(1.) This is an appeal against an order of a Subordinate Judge of Gaya refusing to set aside under Order 9, Rule 13 a mortgage decree which according to the appellant was ex parte against him but has been held by the learned Subordinate Judge not to be so. The suit in which the decree sought to be set aside was passed was to enforce a simple mortgage for Rs. 2,250 executed by Basudev Narayan Singh, defendant 1 of the suit, as karta of the family on 7 September 1917, and was among others against his two brothers Lal Narayan Singh and the appellant Kedar Nath Singh, who were defendants 2 and 3 in the suit. Defendant 4 was the minor son of defendant 2 and the other defendants as usual were impleaded as being interested in the mortgaged properties. By the time the suit was instituted the mortgage debt had swelled to a large amount, but only Rs. 17,000 was claimed, as the entire amount due could not be realized from the mortgaged properties. Defendant 1 did not enter appearance. Defendant 2 filed a written statement and appeared off and on, but as it appears from the order sheet was not present nor was he represented at least for some time during the trial of the suit which seems to have been mainly contested by defendants 13 to 15 who were subsequent transferees of the mortgaged properties or of some of them. Defendant 3, who is the appellant before us and seeks to have the decree set aside, was impleaded as a minor under the guardianship of defendant 1, his elder brother. As defendant 1 did not appear, a guardian ad litem was appointed for this defendant who filed a written statement. Thereafter it is not clear what steps this guardian ad litem took on behalf of defendant 3, but in the heading of the judgment his name appears as appearing for defendant 3. However, the suit proceeded to trial and a preliminary decree was passed on 30 January 1932.

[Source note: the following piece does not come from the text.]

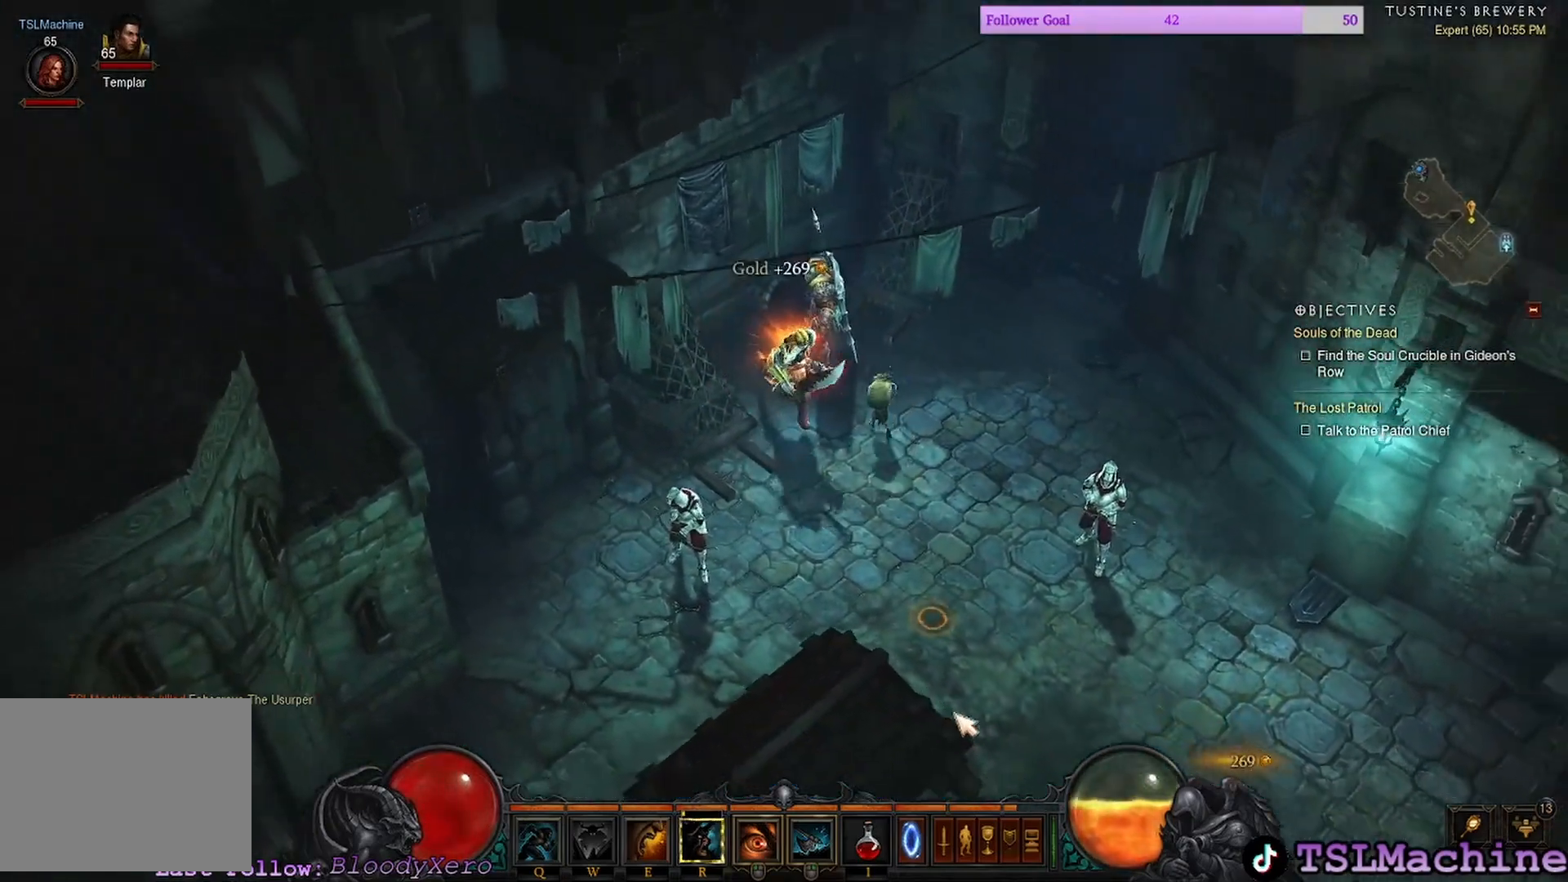
{"keys": ["q"], "mouse": ["left"], "events": [[200, "q", "down"]]}
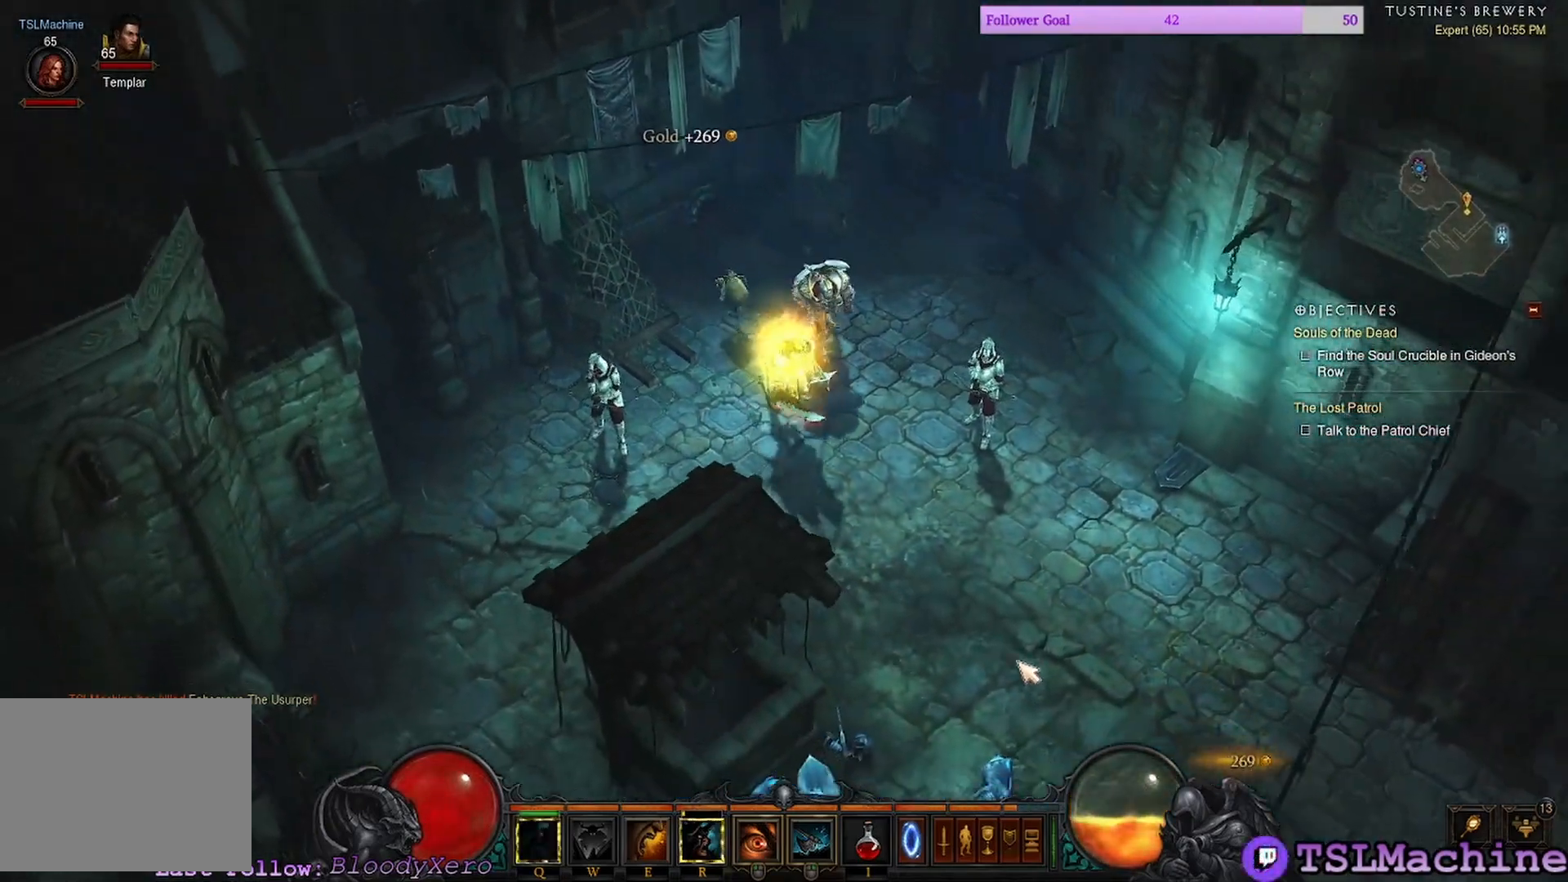
{"keys": ["e"], "mouse": ["left"], "events": [[150, "e", "down"], [183, "q", "up"]]}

(2.) The decree drawn up recites that it is inter partes against defendant 3 also. Final decree was passed on 17 February 1933. Execution was taken out on 5th December 1933 (Execution Case No. 403 of 1933). Notices were issued perhaps under Order 21, Rule 66, and one such notice was probably served upon defendant 3 Be that as it may, it appears that on 15 January 1934, he appeared in the execution case and applied for time. Thereafter, on 25 January 1934, he applied for inspection of the records of the suit, and on 24 February 1934, filed the present application for setting aside the decree which having been rejected the present appeal has been preferred. The learned Subordinate Judge found (1) that when the suit was instituted defendant 3 was a major and not a minor as described in the plaint, and though the fact of majority of defendant 3 was known or ought to have been known to the plaintiffs they described him as a minor not intentionally but perhaps inadvertently; (2) that notices were properly served upon defendants 1 and 2 and so was the notice on the guardian of defendant 3 nominated by the plaintiffs, namely defendant 1; (3) that defendant 3 must be presumed to have knowledge of the suit though not of the decree; and (4) that the application was not barred by limitation.
(3.) He has however refused to set aside the decree on the ground that it was not ex parte in form against the appellant, and therefore Order 9, Rule 13 had no application. He declined to exercise his inherent power under Section 151, Civil P. C, on the ground that there was no equity in favour of the applicant as he all along had full knowledge of the suit. He has referred to certain decisions which are to the effect that if a man, who is really a major, is sued as a minor, and he stands by and takes no steps, the decree passed in the suit is binding upon him. We are however not concerned with the question whether the decree is binding upon the appellant but whether he is entitled to have it set aside under Order 9, Rule 13. An ex parte decree though liable to be set aside is nevertheless binding as long as it is not set aside and cannot be collaterally questioned. The binding character of the decree necessitates steps for setting it aside. None of the cases relied upon by the learned Subordinate Judge lays down that the decree passed under such circumstances cannot, if a proper case be made out, be set aside.